Yesterday the House of Representatives found itself with a surprising group of allies: scientists. Discarding the know-nothing posture it has perfected in debates over climate change, contraception, abortion, research funding, and just about every other issue implicating scientific reasoning, the body sided with the overwhelming majority of scientists in acknowledging the safety of genetically modified organisms (GMOs) for human consumption. The House voted to ban state requirements that food companies affix special labels to products containing genetically modified ingredients.

As Pamela Ronald, a plant biologist at the University of California, Davis and author of Tomorrow’s Table: Organic Farming, Genetics and the Future of Food (2008), wrote in a September 2013 Boston Review forum, the genetically engineered foods on the market

are as safe to eat and safe for the environment as organic or conventional foods. That is the conclusion reached by diverse agricultural and food experts. There is broad consensus on this point among highly regarded science-based organizations in the United States and abroad, including the American Medical Association, the National Academy of Sciences, the World Health Organization, and European Commission Joint Research Centre. In the seventeen years since GE crops were first grown commercially, not a single instance of adverse health or environmental effects has been documented.

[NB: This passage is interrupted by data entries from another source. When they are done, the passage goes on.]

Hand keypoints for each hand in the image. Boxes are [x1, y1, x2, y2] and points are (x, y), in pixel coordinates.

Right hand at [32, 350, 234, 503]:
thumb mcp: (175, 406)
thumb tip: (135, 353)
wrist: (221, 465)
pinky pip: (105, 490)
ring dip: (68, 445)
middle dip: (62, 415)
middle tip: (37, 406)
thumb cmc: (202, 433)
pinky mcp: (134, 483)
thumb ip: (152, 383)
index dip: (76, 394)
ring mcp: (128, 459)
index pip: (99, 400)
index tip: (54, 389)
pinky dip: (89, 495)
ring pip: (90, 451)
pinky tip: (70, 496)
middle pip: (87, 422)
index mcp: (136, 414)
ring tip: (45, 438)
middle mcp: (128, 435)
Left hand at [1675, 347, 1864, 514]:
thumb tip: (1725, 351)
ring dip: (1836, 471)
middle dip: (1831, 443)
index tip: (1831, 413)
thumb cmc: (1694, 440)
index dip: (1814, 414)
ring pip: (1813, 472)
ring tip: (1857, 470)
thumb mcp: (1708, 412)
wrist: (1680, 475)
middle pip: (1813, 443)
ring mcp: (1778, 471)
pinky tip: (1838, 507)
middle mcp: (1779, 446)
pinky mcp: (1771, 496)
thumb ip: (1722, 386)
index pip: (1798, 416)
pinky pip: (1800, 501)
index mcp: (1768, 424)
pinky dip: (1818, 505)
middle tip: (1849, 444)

That’s now nineteen years.

The House’s action follows decisions in Vermont, Connecticut, and Maine to require GMO labels, as well as hard-fought but ultimately unsuccessful campaigns to require labeling in California, Oregon, and elsewhere. A ban on GMO crop cultivation in Maui County, Hawa‘ii, was recently struck down by a federal judge.

Scientists typically view the alarm over GMO food as a product of ignorance. Genetic modification can protect plants from disease and the effects of bad weather, increase yields, reduce reliance on fertilizers and other crop inputs, and improve the nutritional content of the foods we eat. There seem to be clear health, environmental, and economic benefits, so what is there to be afraid of?

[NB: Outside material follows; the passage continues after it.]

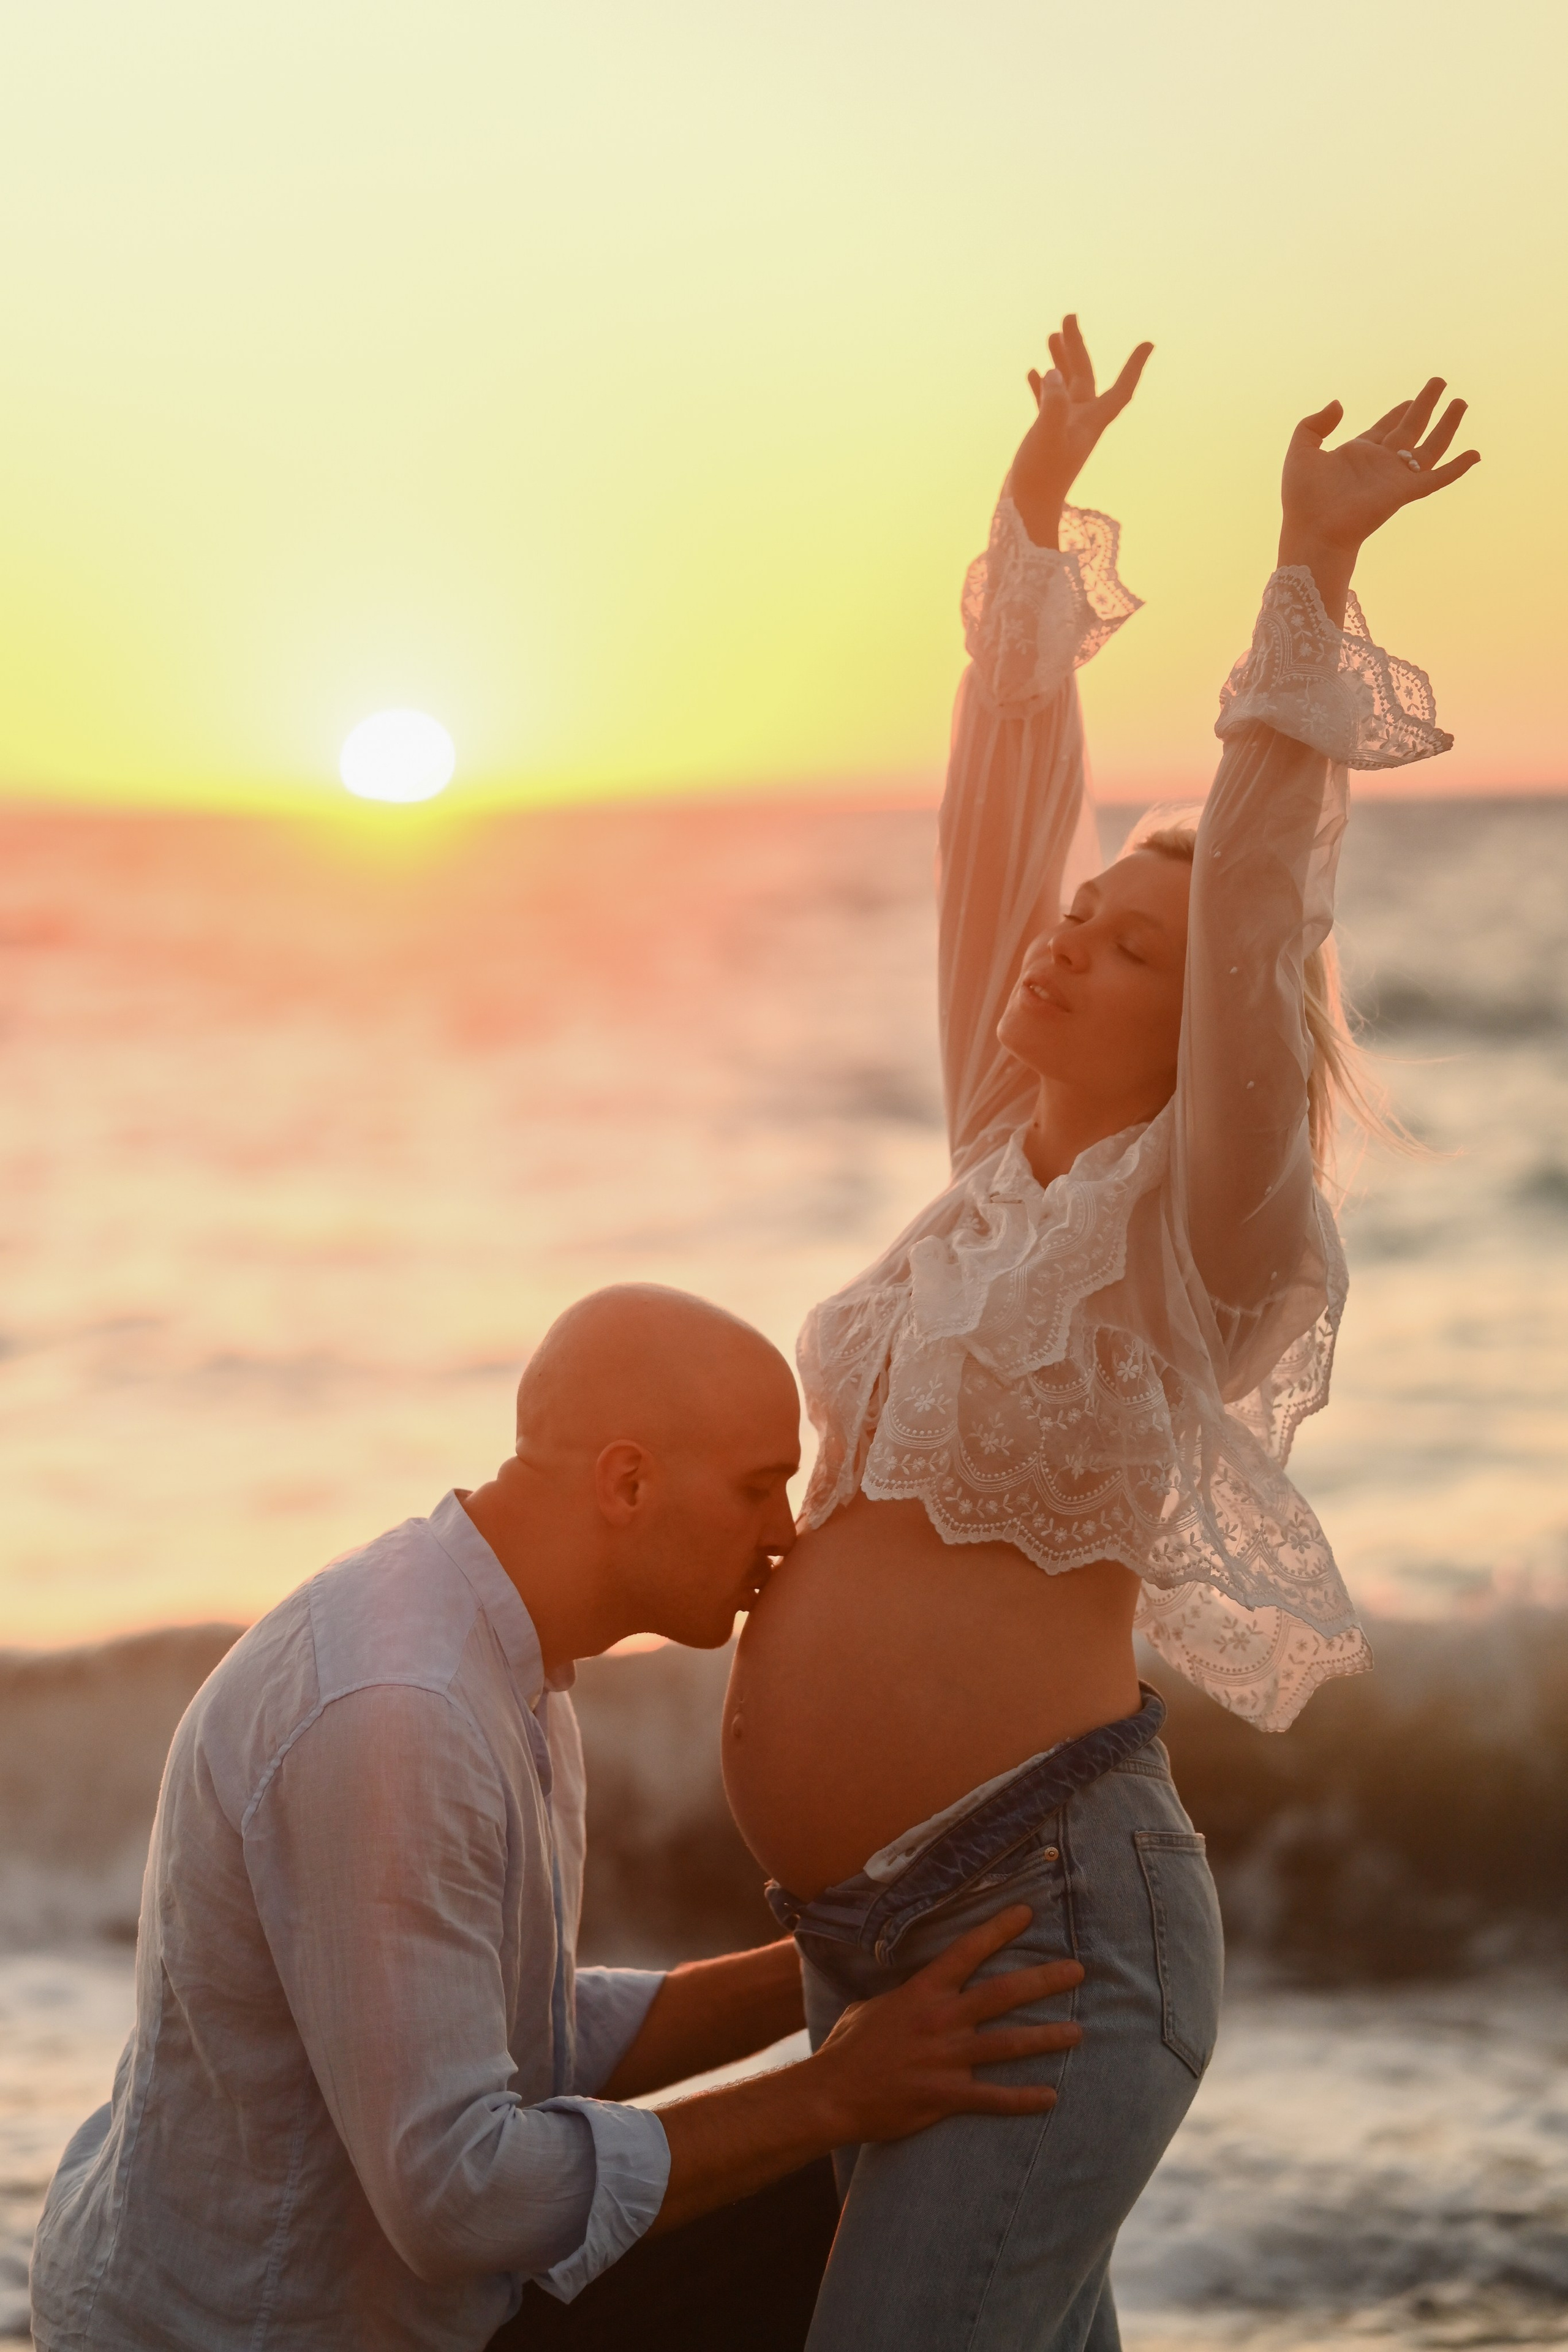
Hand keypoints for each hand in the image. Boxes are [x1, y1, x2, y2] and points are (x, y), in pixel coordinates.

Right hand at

Labeling is valuable precisely because it can educate consumers and thereby combat unwarranted fear.

On their behalf, labeling advocates marshall a variety of dubious but scientific-sounding claims, which have been debunked over and over again by scientists such as Ronald. Their supporters in the House mostly made a different argument, which is also popular among the grassroots: that people have a right to know what is in their food.

This is also an unconvincing position because genetic engineering is not an ingredient but a process. While companies are understandably required to list ingredients, some of which can be harmful to those with allergies and dietary restrictions or may be disallowed by personal religious and ethical guidelines, they have never been required to list the processes by which they produce food, though they may of course volunteer to do so. There is no historic basis on which to assert a right to know the production process, and because the process at issue in the case of genetic engineering is not unsafe or unethical, there is little novel justification for that right today. Such a right to know the production process would also encompass much beyond genetic engineering, which some labeling proponents probably would support, but which many others would not—such as a right to know whether beef comes from grass-fed cows or eggs from free-range chickens.

And yet, there is arguably still good reason to label GMO foods, just not one that many activists have proposed. Food companies oppose labeling because they think it will encourage the public’s concerns, but we should consider the possibility that the opposite is true—that labeling is valuable precisely because it can educate consumers and thereby combat unwarranted fear.

“The food industry says about 75 percent to 80 percent of foods contain genetically modified ingredients,” according to a Washington Post report. Clearly, there is no reason to be afraid of GMOs; we already eat them constantly. The public’s misunderstanding derives in part from a failure to recognize that, through our own diets, we have already proven GMOs safe. Such a label might help consumers come to terms with the proliferation of safe and ethical biotechnology in many other areas of daily life as well.

Food companies might still oppose labels because they don’t wish to incur added expense, though this is almost certainly minimal, and companies spend millions on package design already without passing along intolerable cost to consumers. They aren’t forced to make consumers pay for labeling costs; they might choose to, just as those voluntarily labeling GMO-free might. They may also worry that the GMO label will serve as a proxy advertisement for big agriculture. Not every GMO labeling proponent is misguided on science; some just want to see corporate agriculture show its face, the easier for consumers to avoid and punish government-subsidized business leviathons that prioritze profits over health, environmental responsibility, traditional foodways, and the welfare of domestic and foreign workers.

Indeed, when GMOs advance malfeasance and inefficiency, we should want to know about that, and the case for labeling is strongest with prevention of bad behavior in mind. Not every GMO product is socially useful, after all. Do Americans really need high-yield GMOs when we already waste about a third of our food? GMOs have saved Hawa‘ii’s papayas from devastating disease and may yet do the same for Florida’s oranges, but there are no major threats to corn, wheat, and soy industries that are arguably too large already.

More knowledge about GMOs would be good for the United States and the world. A label is therefore not inherently a bad idea. But ideally such a label would do more than scream, “GMO.” It would also help consumers make good decisions about genetic engineering and sensitize them to the pluses and minuses of the biotechnology moment. Because, like any technnology, genetic engineering is neither panacea nor monster. Its value lies in people making the right decisions about how to use it.